Seeking legal direction in an ongoing dispute over property rights on Western rangeland, Attorney General Brian Sandoval joined the Nevada Agriculture Department in asking a state court to conduct a "judicial confirmation hearing."

Sandoval wants a legal opinion on whether the state acted appropriately when it cooperated with federal land managers who over the past two years impounded and auctioned cattle that had been seized from ranchers accused of illegally grazing livestock on public land.

Leaders of the Nevada Livestock Association - who claim the ranchers' property was seized without a fair hearing - want to block the proceedings scheduled Monday in Washoe County District Court.
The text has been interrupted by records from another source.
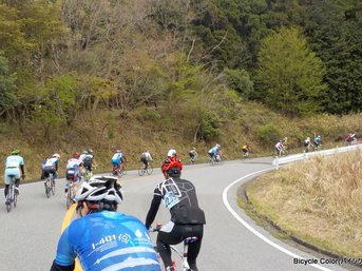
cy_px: 116
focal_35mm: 35
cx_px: 187
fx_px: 366
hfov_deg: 52.6
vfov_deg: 40.6
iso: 125
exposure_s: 1/500
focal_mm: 4.1
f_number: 3.3
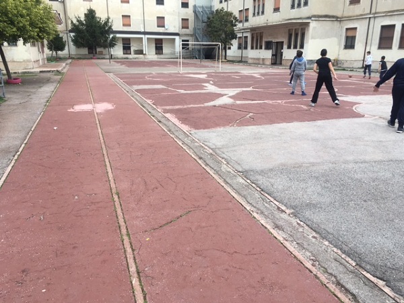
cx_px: 202
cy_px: 152
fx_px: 338
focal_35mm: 29
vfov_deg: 48.2
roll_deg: +0.1
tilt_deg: -16.1
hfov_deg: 61.7
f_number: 2.2
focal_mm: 4.15
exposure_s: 1/318
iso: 25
The group's leaders include officials for the Independent American Party of Nevada and the Nevada Committee For Full Statehood, and former Idaho congresswoman Helen Chenoweth-Hage and her husband, Wayne Hage, a Nevada rancher and activist long at odds with the U.S. government over grazing and water rights.

They are working on behalf of Ben Colvin, a Goldfield rancher and member of the livestock association who filed a $30 million suit in U.S. Claims Court in Washington D.C., in August after the Bureau of Land Management seized 62 of his cattle in 2001.
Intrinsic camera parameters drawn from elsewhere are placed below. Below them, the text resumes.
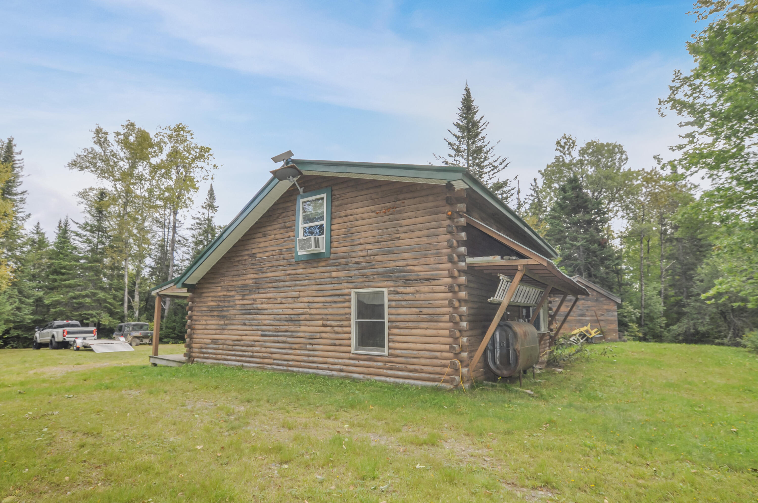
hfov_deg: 95.1
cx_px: 379
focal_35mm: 16
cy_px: 252
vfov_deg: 71.9
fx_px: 347
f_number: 8
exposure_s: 1/200
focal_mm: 11
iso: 320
They accuse state brand inspector James Connelley of conspiring with the BLM to confiscate the cattle illegally, and have asked for grand jury investigation of his actions in Esmeralda County.

"I never had my day in court because the brand department transferred ownership of my property to the BLM," Colvin said.
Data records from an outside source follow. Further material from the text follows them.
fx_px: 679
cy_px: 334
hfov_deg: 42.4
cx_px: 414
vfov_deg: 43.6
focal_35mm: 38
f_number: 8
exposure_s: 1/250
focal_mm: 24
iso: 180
"At the very least Connelley should have required the BLM to produce a court order. Instead he and the brand department said to heck with me and my due process rights," he said.

Sandoval, a Republican, said the brand inspector acted appropriately.

He said he sought the court hearing to appease those who allege they were denied due process.

"There was some concern that in regard to the cattle impoundment, that there was an element of due process that was missing - a concern that there hasn't been judicial review," Sandoval told The Associated Press.

"So our office researched some possible due process we could avail and came up with this judicial confirmation," he said this week.

The BLM seized Colvin's cattle and auctioned them off after billing him for more than $73,000 in past due grazing fees and fines. The livestock group's petition in Esmeralda County said Connelley should have exercised his authority under Nevada law to block the confiscation.